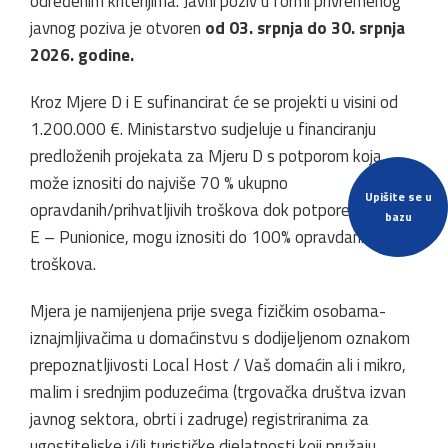
određenim kriterijima. Javni poziv u formi privremenog
javnog poziva je otvoren
od 03. srpnja
do 30. srpnja
2026. godine.
Kroz Mjere D i E sufinancirat će se projekti u visini od
1.200.000 €. Ministarstvo sudjeluje u financiranju
predloženih projekata za Mjeru D s potporom koja
može iznositi do najviše 70 % ukupno
Upišite se u
opravdanih/prihvatljivih troškova dok potpore za Mjeru
bazu
E – Punionice, mogu iznositi do 100% opravdanih
troškova.
Mjera je namijenjena prije svega fizičkim osobama-
iznajmljivačima u domaćinstvu s dodijeljenom oznakom
prepoznatljivosti Local Host / Vaš domaćin ali i mikro,
malim i srednjim poduzećima (trgovačka društva izvan
javnog sektora, obrti i zadruge) registriranima za
ugostiteljske i/ili turističke djelatnosti koji pružaju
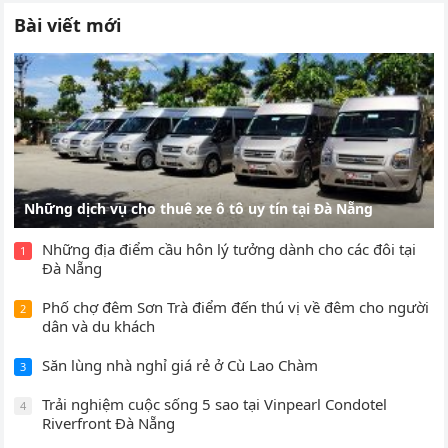
Bài viết mới
Những dịch vụ cho thuê xe ô tô uy tín tại Đà Nẵng
Những địa điểm cầu hôn lý tưởng dành cho các đôi tại
1
Đà Nẵng
Phố chợ đêm Sơn Trà điểm đến thú vị về đêm cho người
2
dân và du khách
Săn lùng nhà nghỉ giá rẻ ở Cù Lao Chàm
3
Trải nghiệm cuộc sống 5 sao tại Vinpearl Condotel
4
Riverfront Đà Nẵng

|---|

→ Exercise prompt: The entire listing above is to be copied exactly, with all pictures omitted.

→ Result for this exercise:
određenim kriterijima. Javni poziv u formi privremenog
javnog poziva je otvoren
od 03. srpnja
do 30. srpnja
2026. godine.
Kroz Mjere D i E sufinancirat će se projekti u visini od
1.200.000 €. Ministarstvo sudjeluje u financiranju
predloženih projekata za Mjeru D s potporom koja
može iznositi do najviše 70 % ukupno
Upišite se u
opravdanih/prihvatljivih troškova dok potpore za Mjeru
bazu
E – Punionice, mogu iznositi do 100% opravdanih
troškova.
Mjera je namijenjena prije svega fizičkim osobama-
iznajmljivačima u domaćinstvu s dodijeljenom oznakom
prepoznatljivosti Local Host / Vaš domaćin ali i mikro,
malim i srednjim poduzećima (trgovačka društva izvan
javnog sektora, obrti i zadruge) registriranima za
ugostiteljske i/ili turističke djelatnosti koji pružaju
Bài viết mới
Những dịch vụ cho thuê xe ô tô uy tín tại Đà Nẵng
Những địa điểm cầu hôn lý tưởng dành cho các đôi tại
1
Đà Nẵng
Phố chợ đêm Sơn Trà điểm đến thú vị về đêm cho người
2
dân và du khách
Săn lùng nhà nghỉ giá rẻ ở Cù Lao Chàm
3
Trải nghiệm cuộc sống 5 sao tại Vinpearl Condotel
4
Riverfront Đà Nẵng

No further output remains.